One feature of Windows that libuv knows about that isn't implemented for UNIX is you can open files with the "UV_FS_O_SEQUENTIAL" and "UV_FS_O_RANDOM" flags, which map to the Win32 "FILE_FLAG_SEQUENTIAL_SCAN" and "FILE_FLAG_RANDOM_ACCESS" flags. I've read about filesystems optimizing to try to detect different usage patterns and perform intelligent lookahead accordingly, but not about programs telling the OS how they intend to access the file.

When those flags were added, hard drives were so much slower than today's SSDs, and PCs had so much less RAM, and none of it to spare, so it must have been even more important for the OS to know when and when not to read data ahead.

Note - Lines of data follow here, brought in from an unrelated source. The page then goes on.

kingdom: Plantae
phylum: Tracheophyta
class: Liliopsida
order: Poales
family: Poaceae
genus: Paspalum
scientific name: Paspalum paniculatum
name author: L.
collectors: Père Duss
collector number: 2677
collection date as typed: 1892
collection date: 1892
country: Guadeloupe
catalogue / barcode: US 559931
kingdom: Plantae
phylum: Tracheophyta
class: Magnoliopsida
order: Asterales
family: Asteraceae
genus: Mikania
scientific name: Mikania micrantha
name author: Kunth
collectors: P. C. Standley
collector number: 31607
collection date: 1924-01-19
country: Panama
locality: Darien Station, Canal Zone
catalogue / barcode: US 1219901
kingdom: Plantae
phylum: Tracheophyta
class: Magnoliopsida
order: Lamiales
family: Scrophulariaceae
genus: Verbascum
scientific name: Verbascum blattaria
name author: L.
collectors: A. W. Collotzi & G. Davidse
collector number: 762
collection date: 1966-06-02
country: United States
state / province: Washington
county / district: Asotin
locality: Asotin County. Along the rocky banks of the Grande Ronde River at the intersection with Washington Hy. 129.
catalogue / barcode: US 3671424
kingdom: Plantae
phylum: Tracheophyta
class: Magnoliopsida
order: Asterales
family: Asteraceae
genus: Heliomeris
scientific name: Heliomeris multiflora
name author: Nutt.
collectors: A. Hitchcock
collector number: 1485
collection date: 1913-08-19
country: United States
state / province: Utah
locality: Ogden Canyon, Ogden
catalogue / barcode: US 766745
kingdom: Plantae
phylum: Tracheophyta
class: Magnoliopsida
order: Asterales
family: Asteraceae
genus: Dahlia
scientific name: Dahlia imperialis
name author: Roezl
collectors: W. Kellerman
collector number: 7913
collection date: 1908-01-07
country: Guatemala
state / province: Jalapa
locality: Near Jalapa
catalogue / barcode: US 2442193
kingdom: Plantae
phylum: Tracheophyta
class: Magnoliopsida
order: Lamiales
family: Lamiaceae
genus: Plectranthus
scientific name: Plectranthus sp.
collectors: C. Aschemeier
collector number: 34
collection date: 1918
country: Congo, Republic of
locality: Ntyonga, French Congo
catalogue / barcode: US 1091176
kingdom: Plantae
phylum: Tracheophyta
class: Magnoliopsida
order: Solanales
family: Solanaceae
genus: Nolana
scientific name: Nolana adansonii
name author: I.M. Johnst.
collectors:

Today, the bottleneck that people are fighting is the overhead of virtualizing fake SCSI hard drives and fake network cards. Virtio helps somewhat, but if what IBM's been doing with KVM on POWER9/10 is any indication, the future lies in optimizing direct paths from the host's PCIe cards into the guest OS. IBM's mainframes have been doing that for a while with their proprietary stuff that emulates the disk geometry of IBM 3390 disk drives from 1990. But they have super-fast networking and IPC between VMs.